TASK INPUTS:
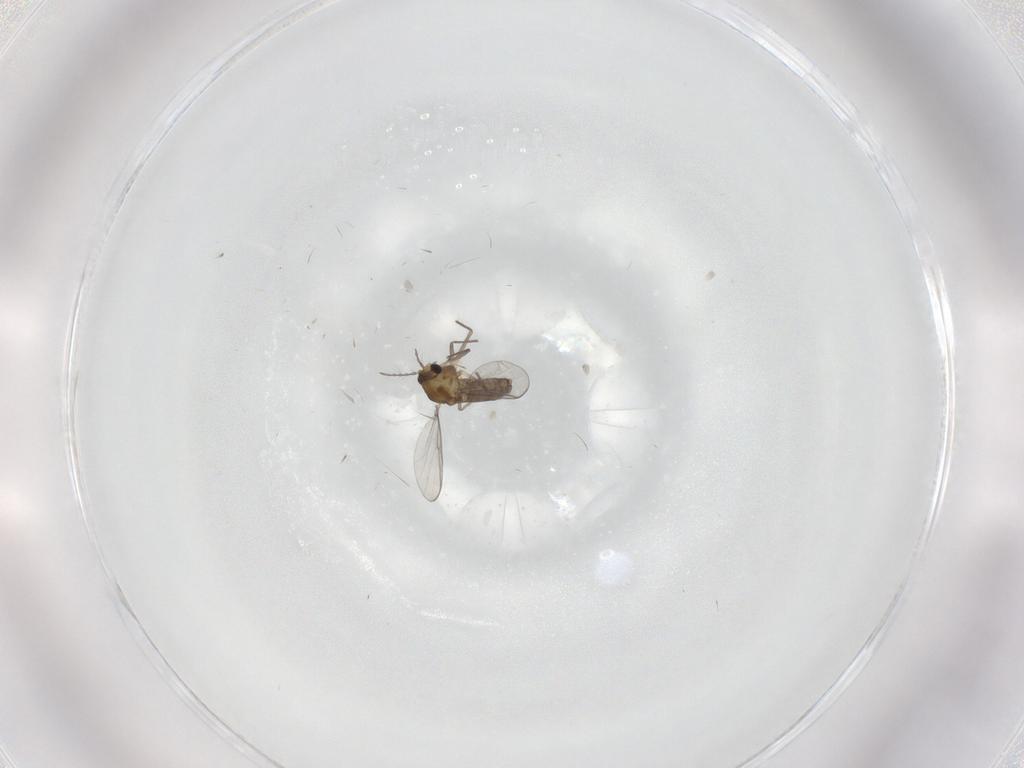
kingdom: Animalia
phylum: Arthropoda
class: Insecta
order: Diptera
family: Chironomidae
--
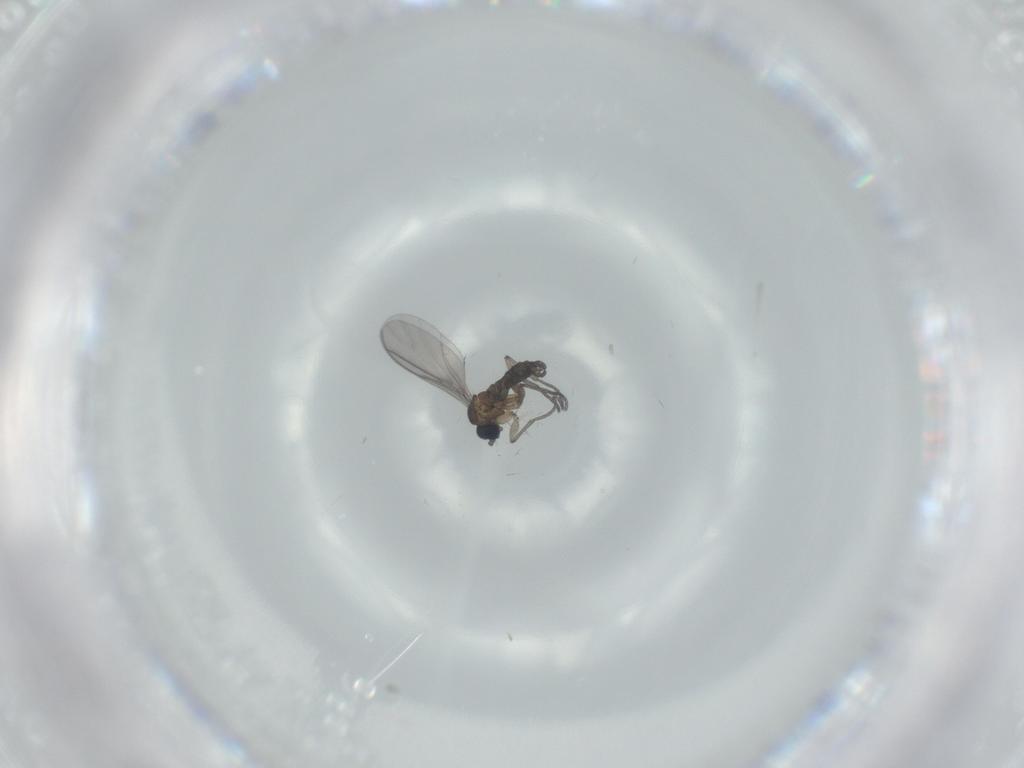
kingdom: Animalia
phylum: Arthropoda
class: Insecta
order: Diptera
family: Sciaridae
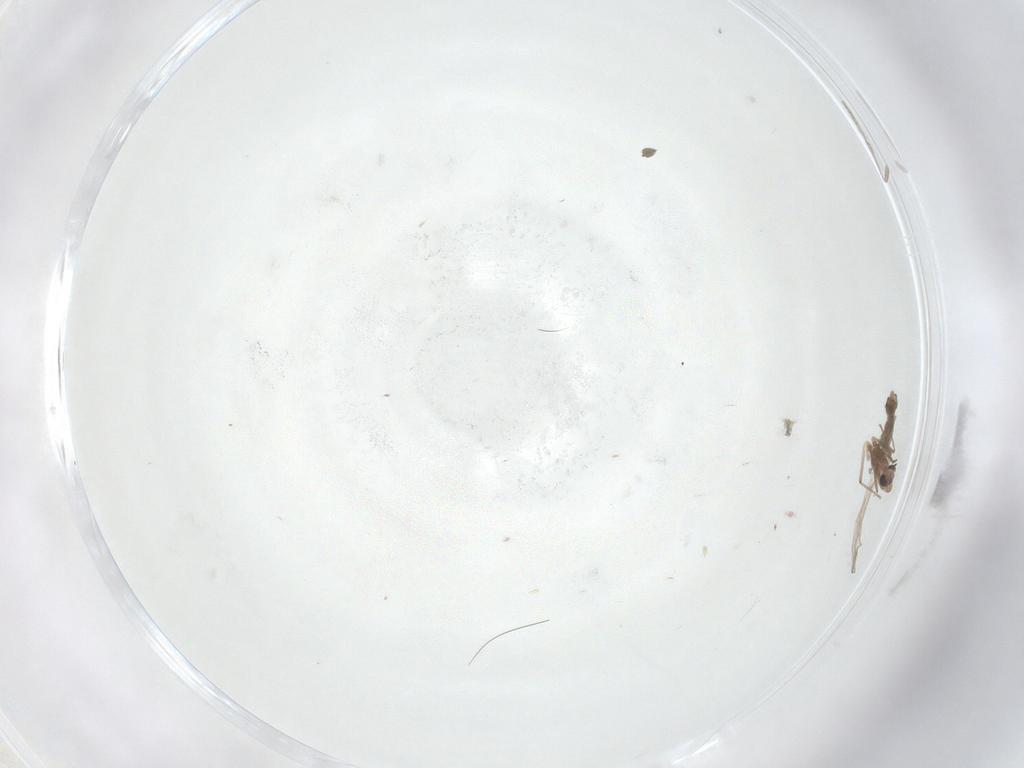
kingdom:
==
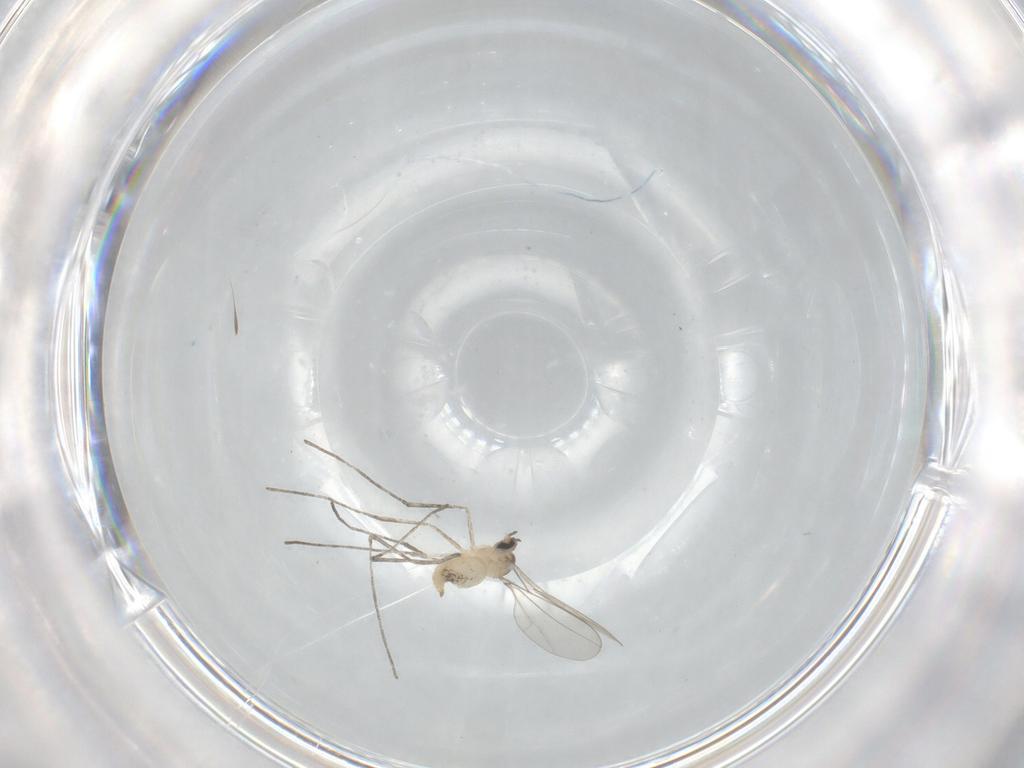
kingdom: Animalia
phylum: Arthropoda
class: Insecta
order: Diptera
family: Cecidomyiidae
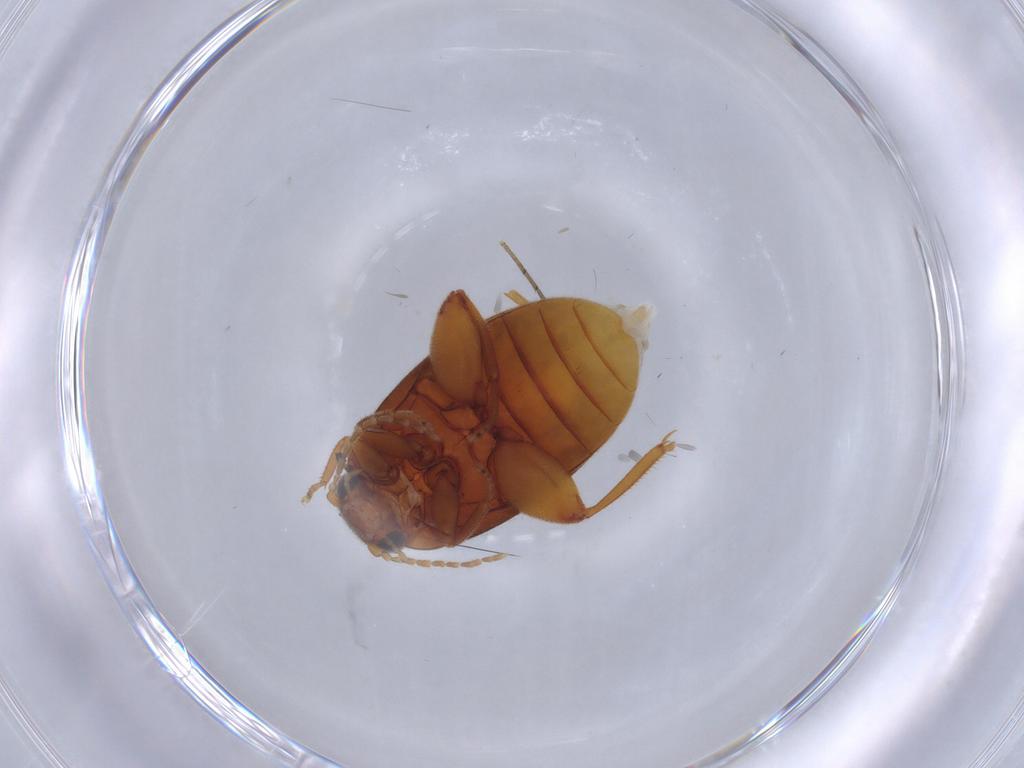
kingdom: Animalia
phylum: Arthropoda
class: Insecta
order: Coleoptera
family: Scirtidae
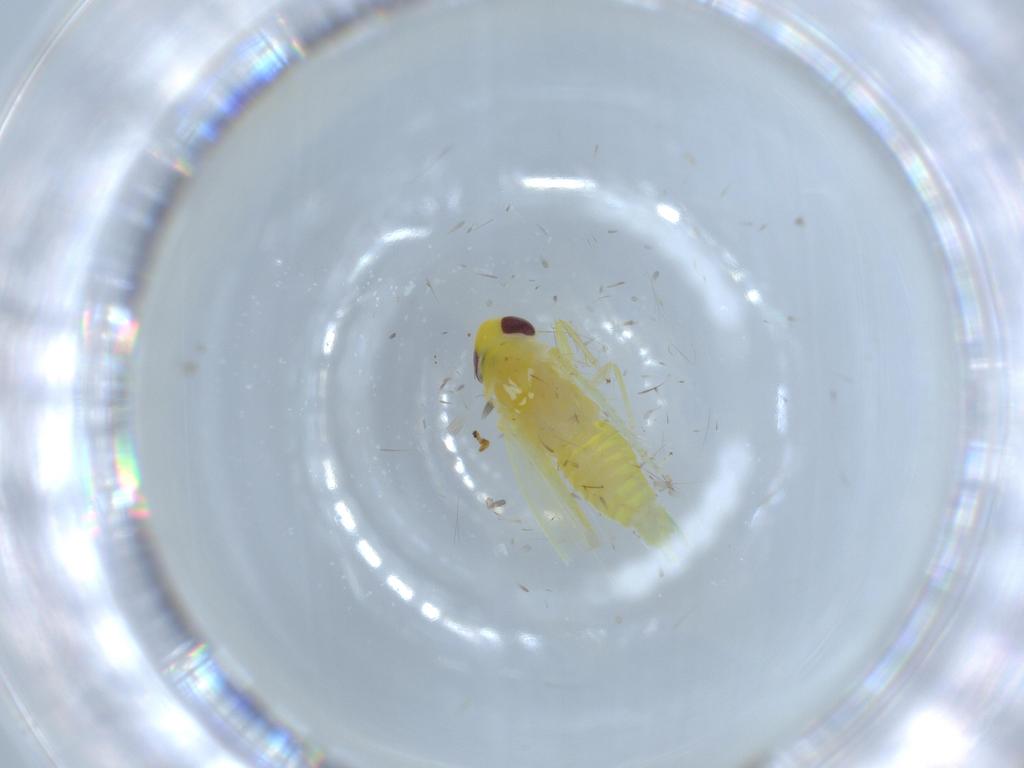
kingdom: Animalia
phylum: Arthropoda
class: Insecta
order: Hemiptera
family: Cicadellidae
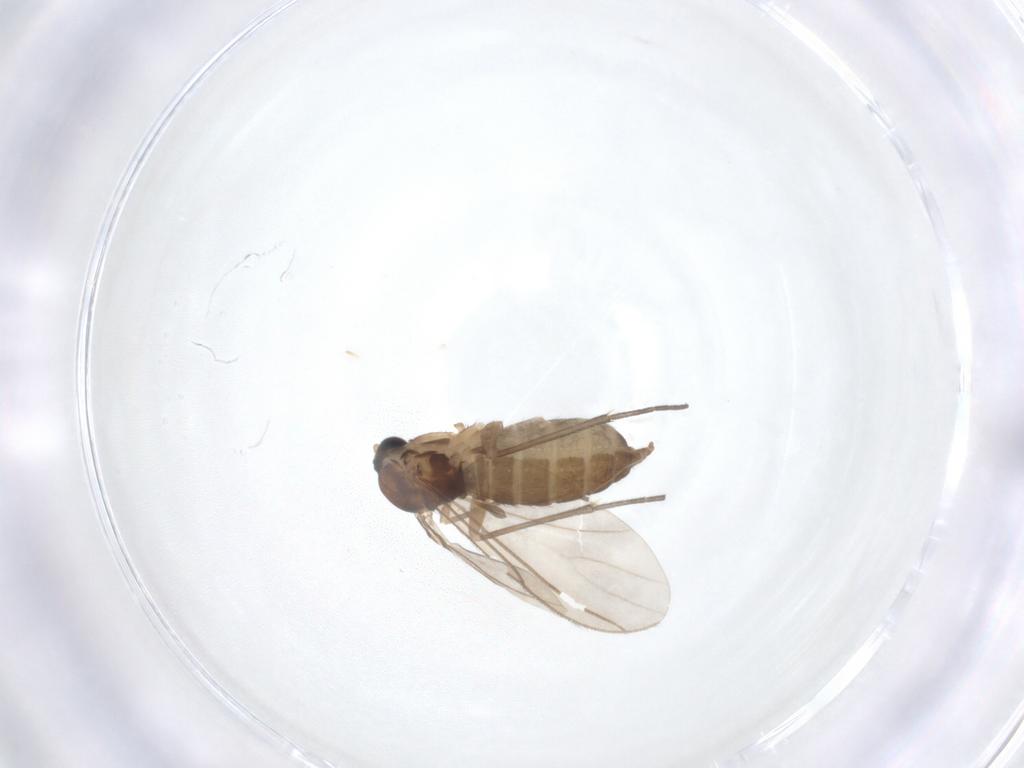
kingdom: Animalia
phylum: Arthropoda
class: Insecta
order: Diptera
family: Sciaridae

WORK TO DO: Select each line in the items above that contains the word "family".

EXERCISE ANSWER:
family: Chironomidae
family: Sciaridae
family: Cecidomyiidae
family: Scirtidae
family: Cicadellidae
family: Sciaridae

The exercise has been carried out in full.